Thursday, May 1, 2008

Once Upon A Time In The West: Tribeca Film Festival

I was pretty shocked to discover that there were still tickets available for this the day before it screened; it’s one of the ten best movies ever made, and how many times do you get to see it on a wide screen the way it was designed to be seen, with Henry Fonda’s baby blues the size of swimming pools and Jack Elam’s two-day growth of beard like a forest of baby redwoods?

Judging by the reaction in the theatre, a lot of people were seeing this for the first time. Big clue right up front: when the story credit citing Dario Argenti, Bernardo Bertolucci and Leone comes up, and suddenly there’s a shocked whisper of “Bertolucci? Bertolucci was involved in this . . . this . . . western?” (I wanted to say, "Yeah and two minutes of Woody Strode can kick all of The Conformist's ass, okay?") There were also a lot of gasps of shock, like the Fonda reveal at the beginning; and a lot of laughter. You forget how funny the movie is until you see it in a theatre.

One of the things I noticed this time around is Leone's use of what I think of as camera frame POV. A character can be standing two feet away from someone on-screen, but until he enters the frame, he doesn’t exist and isn’t recognized. The classic Leone use of this is in The Good The Bad and The Ugly where Blondie and Tuco are captured by Union soldiers, and walk around a bush to see the gigantic siege hillside which they were right next to fifteen seconds ago, but never saw because the camera didn’t reveal it. The same thing happens here: almost every time Harmonica is discovered by the camera, he's entering frame from one side to the other in a giant Charles Bronson profile; the moment when Frank’s gun flips into frame and cocks in Harmonica’s face (big gasp from audience); the scene where Jill is looking for the Station model and it suddenly appears entering the audience right frame, and Jill looks up to see Frank holding it.

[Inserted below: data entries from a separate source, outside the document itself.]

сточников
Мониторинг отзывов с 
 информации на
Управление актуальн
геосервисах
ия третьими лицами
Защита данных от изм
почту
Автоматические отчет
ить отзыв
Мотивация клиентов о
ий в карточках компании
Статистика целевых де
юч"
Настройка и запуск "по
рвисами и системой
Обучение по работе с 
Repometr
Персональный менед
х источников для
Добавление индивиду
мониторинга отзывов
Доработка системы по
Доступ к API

"Just a man." "An ancient race."

There are a lot of films that can be described as epic, but there are damn few that can be called monumental and live up to the billing. This is one of them. It's a revenge saga, it's an end-of-the-frontier story, it's a three-hour tour of the landscape of four faces, and for all its stately pace and Biblical echoes, there's not a moment wasted. To me there are few moments more monumentally thrilling in cinema than the one where Claudia Cardinale's cute little carriage lopes down a hill and right into John Fucking Ford's Monument Valley. But then to me there are few better movies, period.